== Passage shown ==
- - -

# Wife Found Tortoise- What Kind is it?



## Jrob (Sep 12, 2019)

My wife found this tortoise today in the road in San Antonio. What Kind is it?


----------



## SweetGreekTorts (Sep 12, 2019)

Looks like a young desert tortoise. They are a native, and protected species. It is illegal to remove them from the wild. I recommend returning it to the area it was found, or contacting Game & Fish and letting them take it.


----------



## Chubbs the tegu (Sep 12, 2019)

Agree


----------



## Cathie G (Sep 12, 2019)

Jrob said:


> My wife found this tortoise today in the road in San Antonio. What Kind is it?


Since your wife found it on the road she really did the right thing. Maybe now she taught the tortoise a crucial lesson in life. Roads aren't fun. Release the darling real close to the spot you found it facing home into weeds and stuff. He/she might think twice next time.


----------



## Relic (Sep 12, 2019)

Texas Tortoise (gopherus berlanderi), which is native to San Antonio. From the Texas Parks & Wildlife web page: "A low reproductive rate, historic heavy exploitation by pet suppliers, and other factors have led to a severe population decline of the species. This has resulted in its being listed in 1977 as a protected nongame (threatened) species, thus affording protection from being taken, possessed, transported, exported, sold, or offered for sale."


----------



## Jrob (Sep 12, 2019)

Thanks for all your help. Tortoise has been released near where caught. I watched him and heading away from road. Hopefully lives a long life and sees no more cars or people


----------



## Jrob (Sep 12, 2019)

I have a Russian and Redfoot and my wife thought it was a Russian. I looked at box turtles and texas tortoise online and wanted to make sure. Thanks again everyone.


----------



## Blackdog1714 (Sep 12, 2019)

You did a good deed!


----------



## Yvonne G (Sep 13, 2019)

That's great that you released the tortoise near where it was found! Thank you!!!


----------



## Jrob (Sep 13, 2019)

I was in the area today and did a quick drive by and did not see tortoise. Put him in about 40-50 yards from road and made sure heading opposite way. 

Glad i was able to help the tortoise


----------

- - -

== Stored data ==
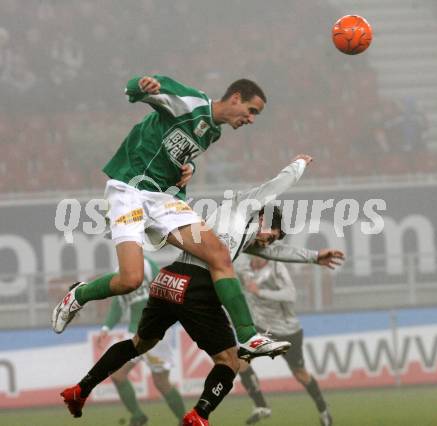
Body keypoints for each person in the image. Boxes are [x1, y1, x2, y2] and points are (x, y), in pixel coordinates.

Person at [60, 154, 330, 425]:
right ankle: (199, 415)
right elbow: (278, 184)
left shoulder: (244, 233)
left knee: (138, 344)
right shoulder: (244, 206)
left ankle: (80, 389)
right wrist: (300, 165)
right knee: (229, 361)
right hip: (196, 287)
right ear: (266, 217)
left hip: (168, 280)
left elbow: (275, 252)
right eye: (272, 234)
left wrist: (313, 256)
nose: (269, 241)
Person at [52, 73, 287, 357]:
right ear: (236, 98)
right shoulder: (190, 103)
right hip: (129, 188)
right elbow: (138, 87)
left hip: (164, 198)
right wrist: (141, 85)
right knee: (130, 280)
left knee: (219, 255)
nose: (251, 119)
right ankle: (78, 295)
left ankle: (249, 337)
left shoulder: (213, 131)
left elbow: (179, 155)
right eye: (252, 111)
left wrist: (189, 169)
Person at [237, 254, 343, 426]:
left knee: (300, 374)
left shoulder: (276, 267)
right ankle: (261, 405)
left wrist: (261, 292)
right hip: (264, 329)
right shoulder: (243, 267)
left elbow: (290, 294)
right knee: (240, 360)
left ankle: (323, 410)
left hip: (288, 331)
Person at [97, 254, 185, 426]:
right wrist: (106, 327)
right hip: (134, 332)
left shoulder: (147, 265)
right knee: (117, 374)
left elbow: (166, 290)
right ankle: (138, 416)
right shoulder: (119, 273)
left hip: (155, 331)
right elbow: (118, 304)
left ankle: (185, 420)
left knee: (160, 381)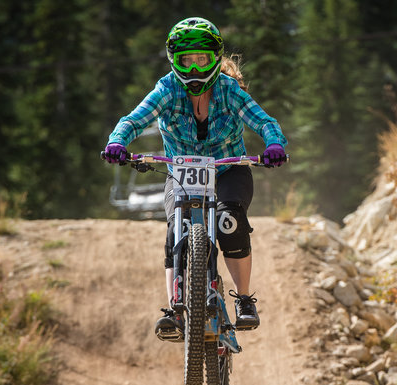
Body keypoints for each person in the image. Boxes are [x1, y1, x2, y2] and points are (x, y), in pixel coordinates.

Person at [102, 17, 287, 341]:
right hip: (180, 172)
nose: (195, 67)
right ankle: (175, 307)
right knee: (176, 227)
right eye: (187, 60)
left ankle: (244, 300)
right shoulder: (166, 90)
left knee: (230, 221)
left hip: (229, 169)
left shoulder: (229, 91)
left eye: (202, 58)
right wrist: (117, 141)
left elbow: (264, 121)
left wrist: (274, 144)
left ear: (215, 58)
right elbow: (133, 120)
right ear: (175, 59)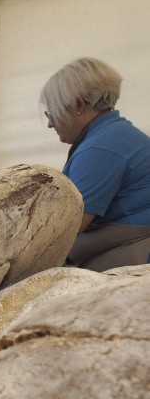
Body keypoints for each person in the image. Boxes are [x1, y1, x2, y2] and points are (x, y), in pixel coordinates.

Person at [40, 57, 150, 270]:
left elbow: (66, 229)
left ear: (79, 105)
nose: (50, 123)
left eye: (52, 112)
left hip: (135, 263)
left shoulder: (101, 147)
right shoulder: (115, 134)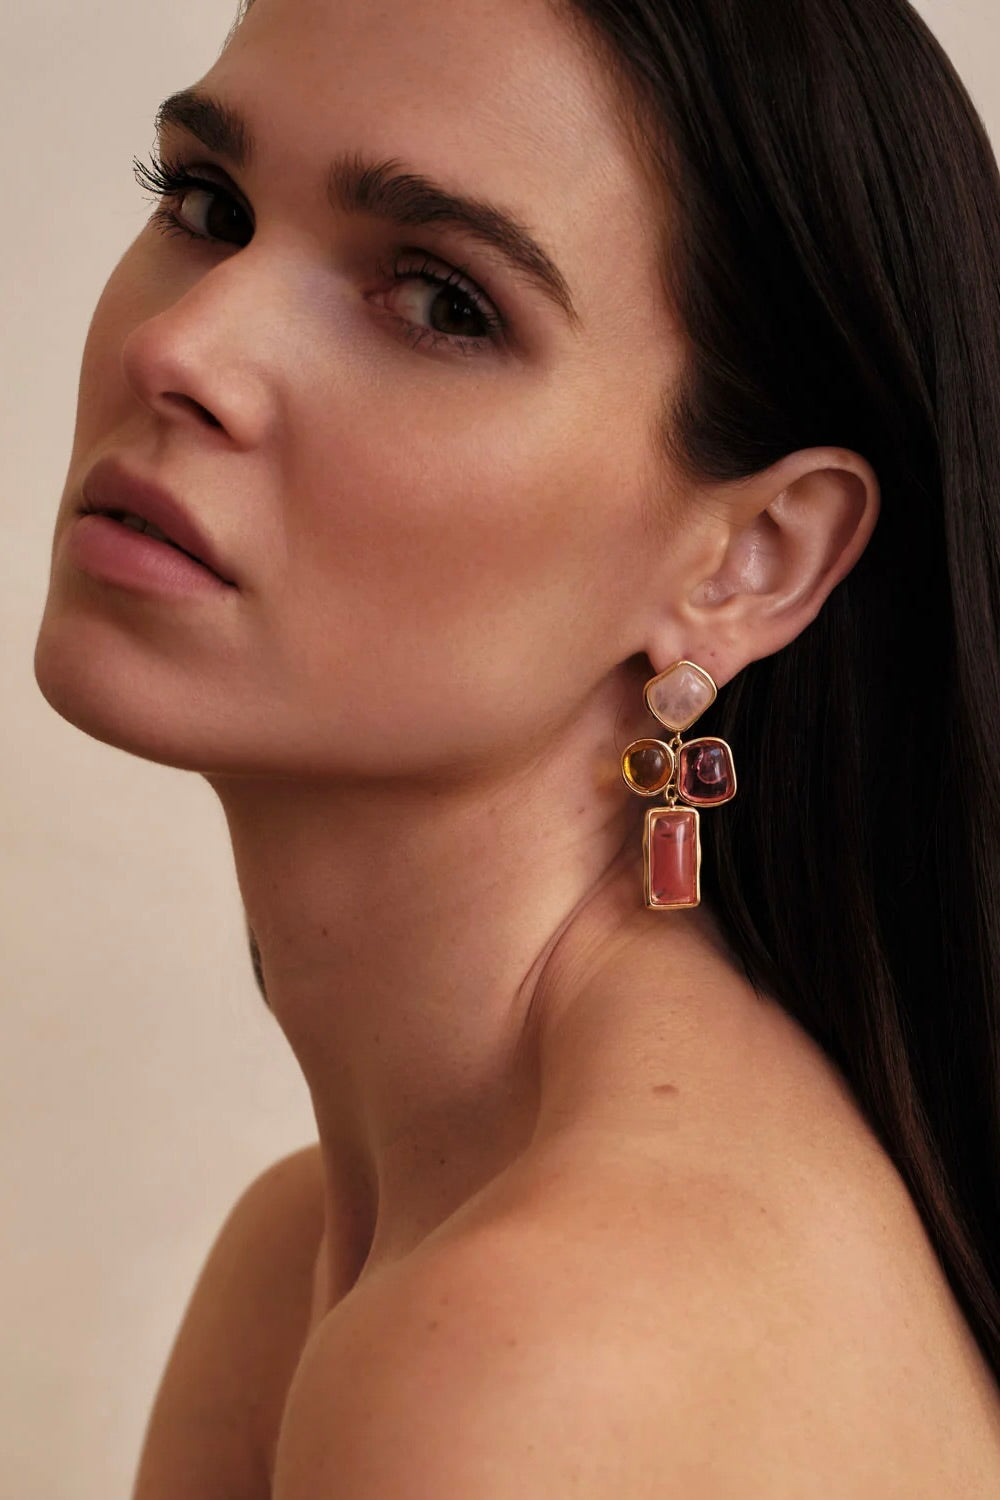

- - -

== Task requirements ==
1) From the tortoise thread, reproduce word for word the part that opens with the words containing "## Cathie G" and closes with "twice next time.".
2) In the tortoise thread, how far from the road did Jrob put the tortoise when releasing it?

== Answers to this exercise ==
1)
## Cathie G (Sep 12, 2019)

Jrob said:


> My wife found this tortoise today in the road in San Antonio. What Kind is it?


Since your wife found it on the road she really did the right thing. Maybe now she taught the tortoise a crucial lesson in life. Roads aren't fun. Release the darling real close to the spot you found it facing home into weeds and stuff. He/she might think twice next time.

2) About 40-50 yards from the road.